In the past 10 or 15 years, I have become more concerned about American children's lack of knowledge about even the most basic scientific principles, and I've written four books about science in an attempt to help change this. Even though Common Ground won The Giverny Award for the best children's science book of 2000 and My Light was chosen as an ALA Notable and won the Massachusetts Book Award for Children's Literature in 2005, sales of my science books have been universally dismal. I intend to keep trying.
Sallie W. (Penny) Chisholm of Watertown, Massachusetts, is the Lee and Geraldine Martin Professor of Environmental Studies and in the Department of Civil and Environmental Engineering at MIT, where she also has a Joint appointment in Biology. She is a biological oceanographer whose research interests are focused on understanding of the role of microorganisms in shaping marine ecosystems.
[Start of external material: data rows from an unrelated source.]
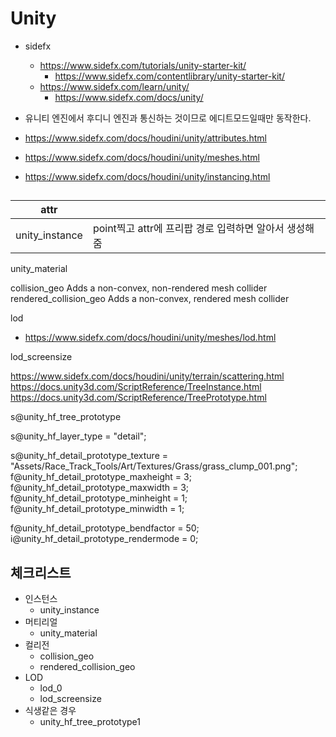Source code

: # Unity

- sidefx
  - <https://www.sidefx.com/tutorials/unity-starter-kit/>
    - <https://www.sidefx.com/contentlibrary/unity-starter-kit/>
  - <https://www.sidefx.com/learn/unity/>
    - <https://www.sidefx.com/docs/unity/>


- 유니티 엔진에서 후디니 엔진과 통신하는 것이므로 에디트모드일때만 동작한다.




- https://www.sidefx.com/docs/houdini/unity/attributes.html
- https://www.sidefx.com/docs/houdini/unity/meshes.html
- https://www.sidefx.com/docs/houdini/unity/instancing.html


## 

| attr           |                                                       |
| -------------- | ----------------------------------------------------- |
| unity_instance | point찍고 attr에 프리팝 경로 입력하면 알아서 생성해줌 |
unity_material

collision_geo Adds a non-convex, non-rendered mesh collider
rendered_collision_geo Adds a non-convex, rendered mesh collider


lod
- https://www.sidefx.com/docs/houdini/unity/meshes/lod.html

lod_screensize


https://www.sidefx.com/docs/houdini/unity/terrain/scattering.html
https://docs.unity3d.com/ScriptReference/TreeInstance.html
https://docs.unity3d.com/ScriptReference/TreePrototype.html

s@unity_hf_tree_prototype

s@unity_hf_layer_type = "detail";

s@unity_hf_detail_prototype_texture = "Assets/Race_Track_Tools/Art/Textures/Grass/grass_clump_001.png";
f@unity_hf_detail_prototype_maxheight = 3;
f@unity_hf_detail_prototype_maxwidth = 3;
f@unity_hf_detail_prototype_minheight = 1;
f@unity_hf_detail_prototype_minwidth = 1;

f@unity_hf_detail_prototype_bendfactor = 50;
i@unity_hf_detail_prototype_rendermode = 0;

## 체크리스트

- 인스턴스
  - unity_instance
- 머티리얼
  - unity_material
- 컬리전
  - collision_geo
  - rendered_collision_geo
- LOD
  - lod_0
  - lod_screensize
- 식생같은 경우
  - unity_hf_tree_prototype1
She is recognized for her work on Prochlorococcus, a marine microbe that is the smallest and most abundant photosynthetic organism on Earth. Chisholm is former director of the MIT/Woods Hole Joint Program in Oceanography, and MITs Earth System Initiative a multidisciplinary research and education program. She is a member of the National Academy of Sciences and the American Academy of Arts and Sciences, has been a Guggenheim Fellow, and received the Rosensteil Award in Ocean Sciences and the Huntsman Award for Excellence in Marine Sciences. She received a B.A. from Skidmore College, a Ph.D. from S.U.N.Y Albany.